Kakao plans to work on countermeasures to respond to the change, Namkoong said. “We are planning on running a promotion for users, using Google’s in-app payment, and also for our subscribers in order to make sure we minimize the impact from the in-app payment in the second half of the year,” he said.

The U.S. tech giant enforced changes to its in-app payment system this June to charge transactions overflowing from non-game apps and other types of digital goods including over-the-top (OTT), music streaming, web cartoons, digital book apps and more. The non-games apps, prior to the change, were permitted to direct consumers to outside payment sources through in-app links.
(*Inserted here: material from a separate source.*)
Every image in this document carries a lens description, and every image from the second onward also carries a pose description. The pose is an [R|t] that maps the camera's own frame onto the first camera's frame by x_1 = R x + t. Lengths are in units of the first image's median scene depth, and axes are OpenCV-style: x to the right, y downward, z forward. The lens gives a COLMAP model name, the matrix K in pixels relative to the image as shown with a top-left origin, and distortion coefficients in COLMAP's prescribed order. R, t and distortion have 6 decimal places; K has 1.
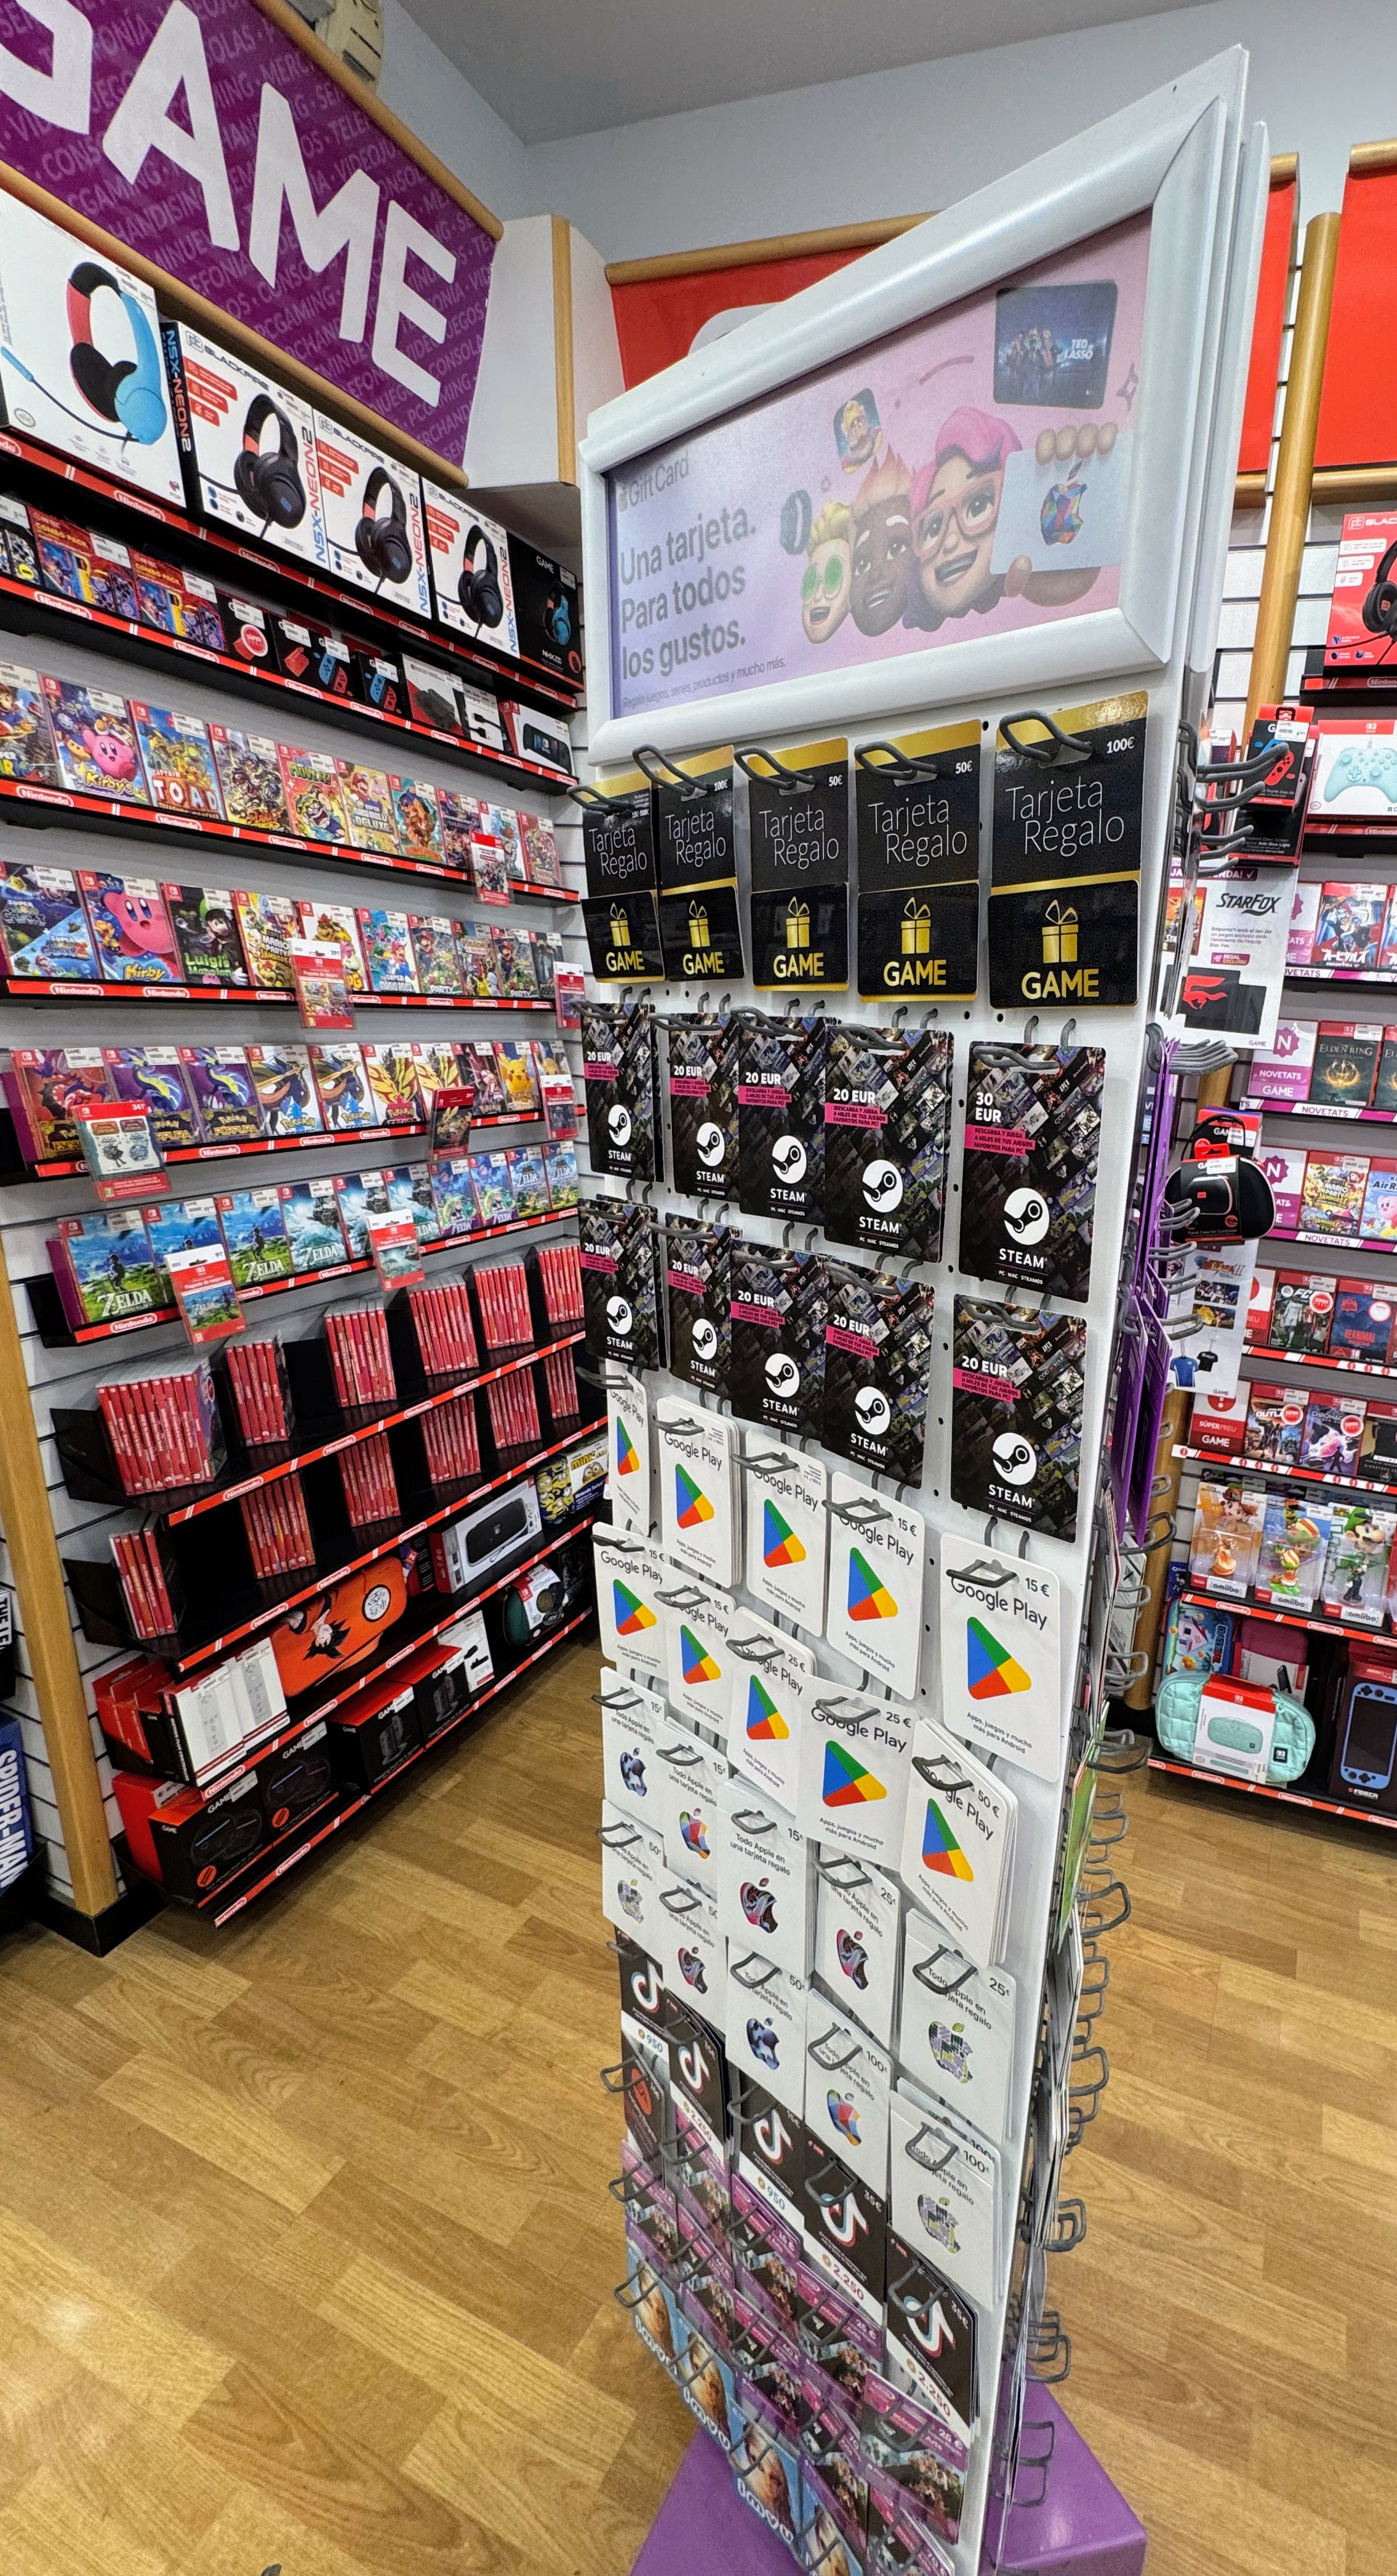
lens RADIAL K [[1033.3, 0, 974.4], [0, 1033.3, 1289.9], [0, 0, 1]] dist [-0.005319, 0.000880]
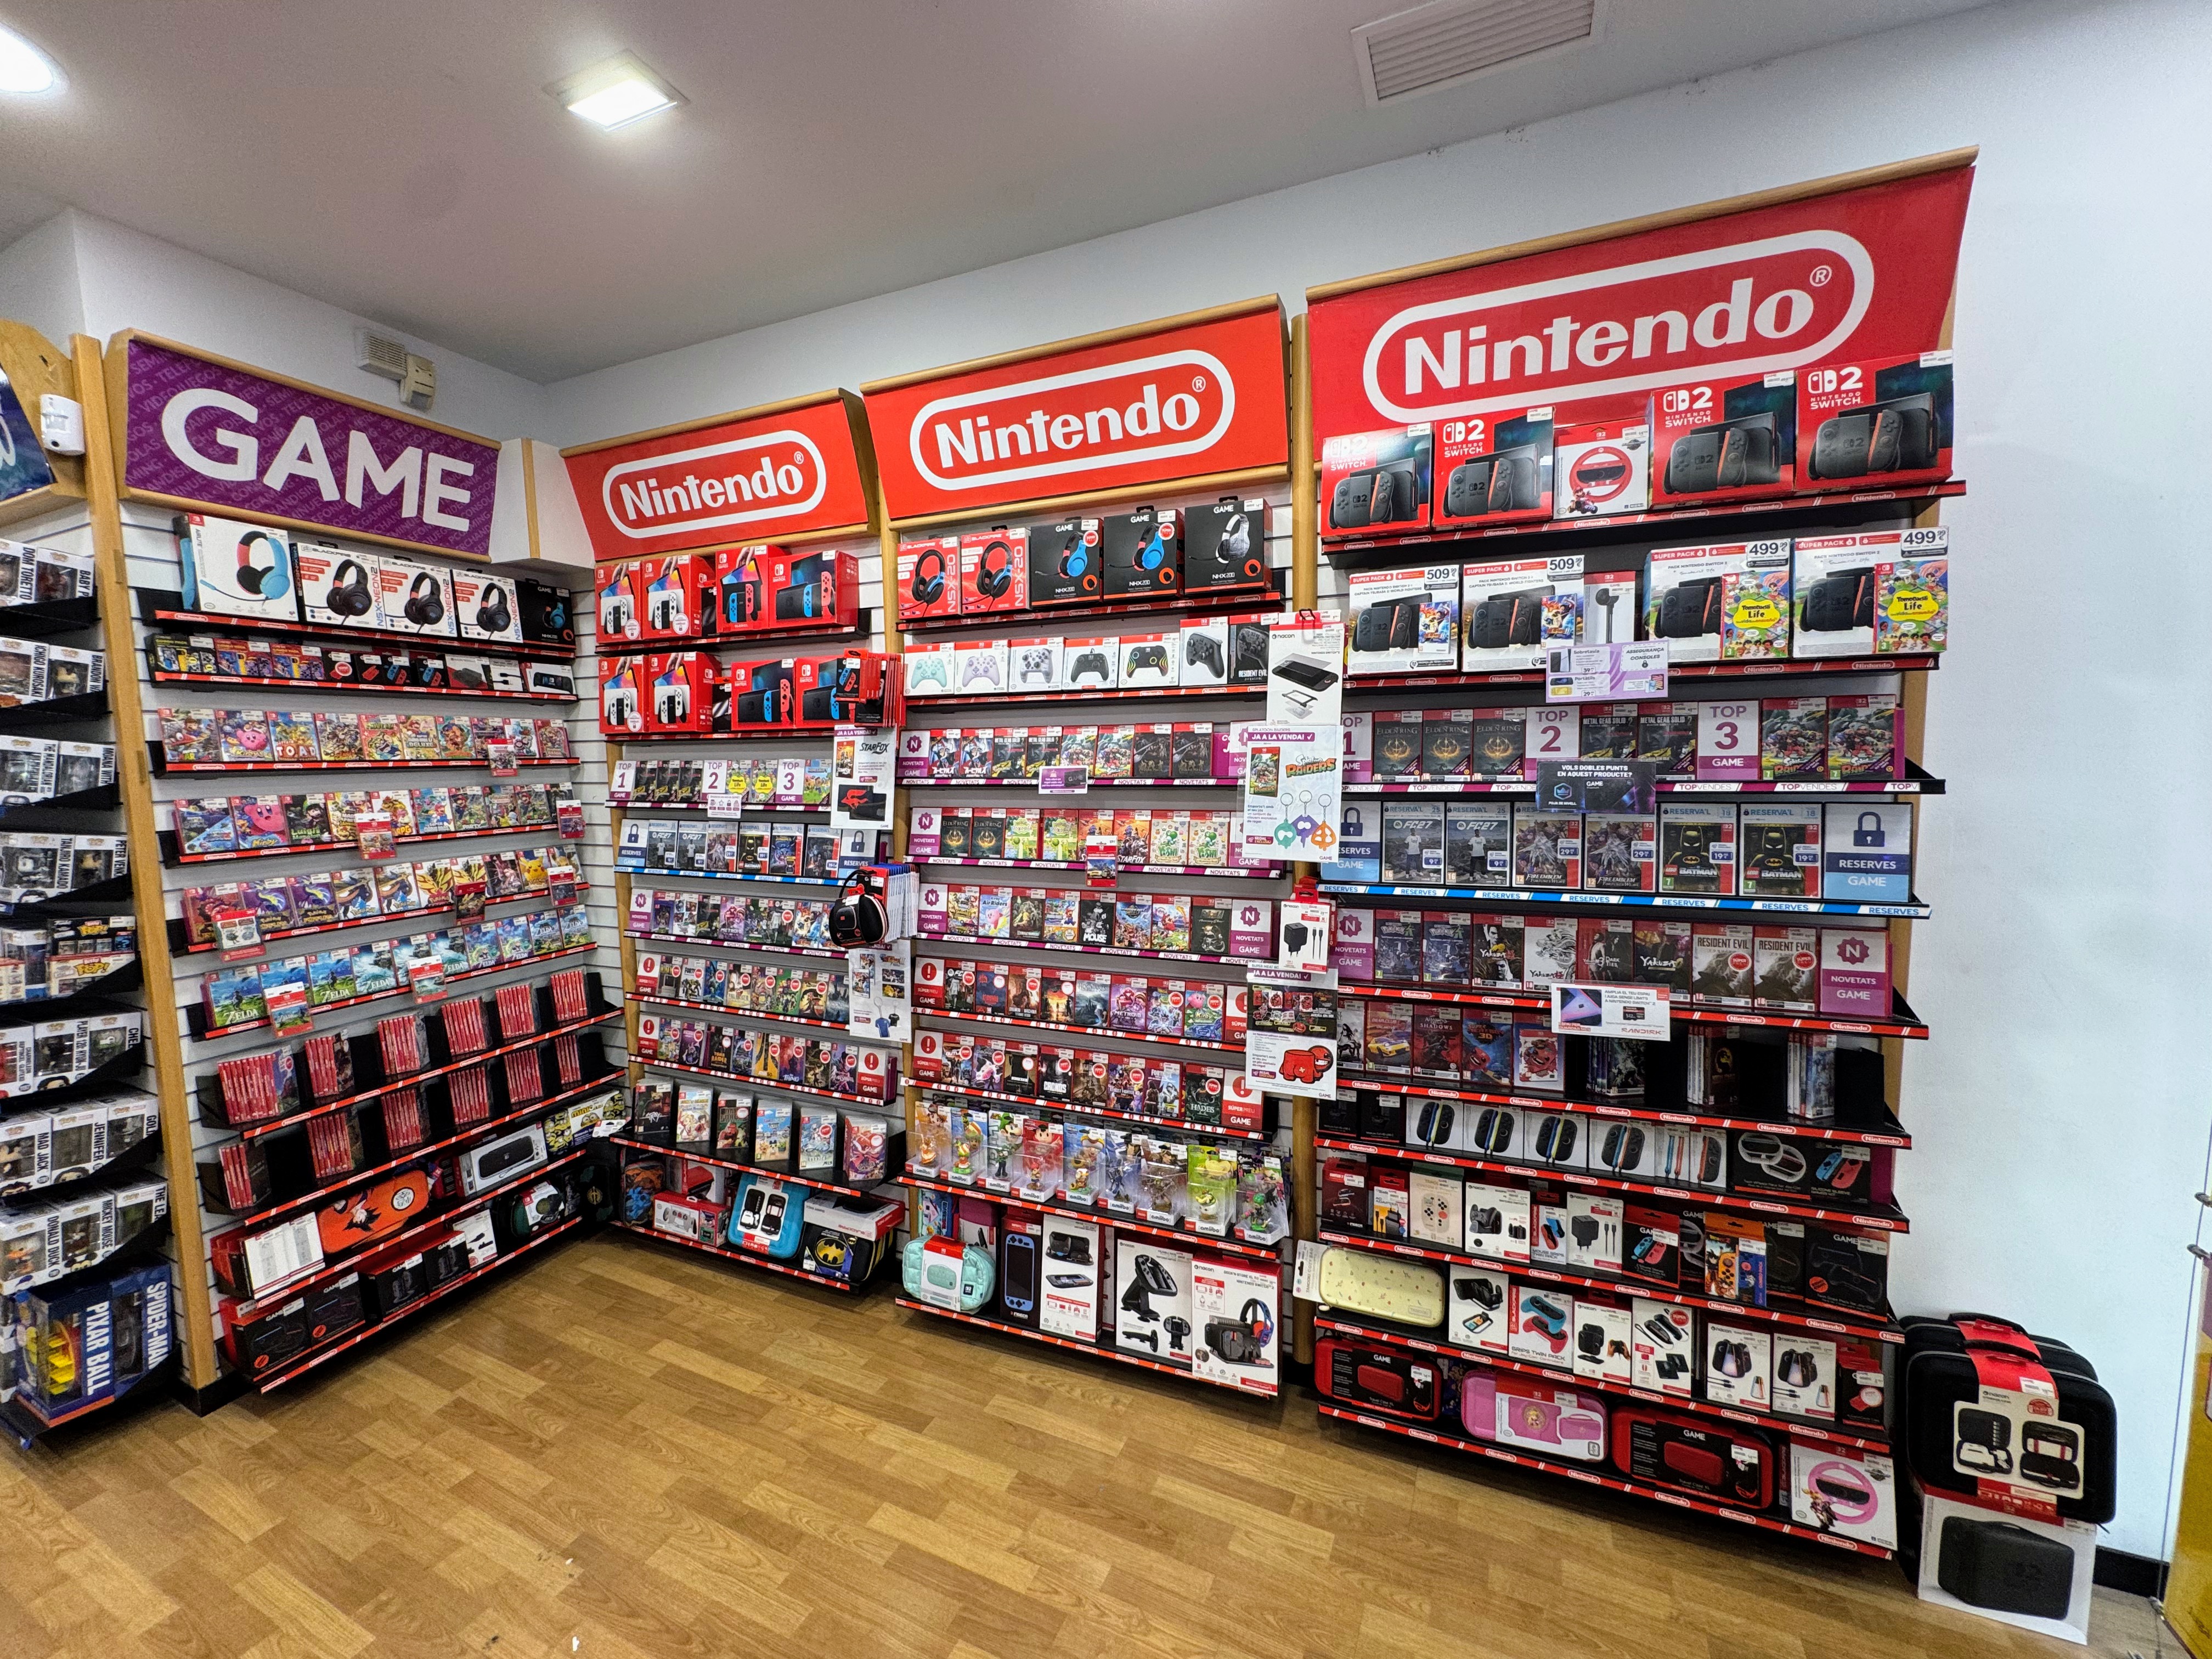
lens RADIAL K [[890.0, 0, 1109.4], [0, 890.0, 833.0], [0, 0, 1]] dist [-0.004085, 0.000845]
pose [[0.992520, -0.075927, -0.095598, 0.806297], [0.058007, 0.982327, -0.177955, 0.055980], [0.107420, 0.171079, 0.979384, -0.405977]]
Google said earlier this year in a blog post that “all developers selling digital goods and services in their apps are required to use Google Play’s billing system,” and clarified that apps using external payment links will be removed from Google Play Store starting in June to comply with Google’s new payment system.

Kakao runs two businesses: the platform business (Kakao Talk, Kakao Mobility, Kakao Pay) and the content business (Kakao games, Kakao Webtoons and Melon music streaming). The South Korean internet company posted its second-quarter revenue of $1.3 billion (1.82trillion WON), up 34.8% from the same period a year earlier, and a net income of $77.3 million (101.2 billion WON) for the quarter, down 68% from a year earlier.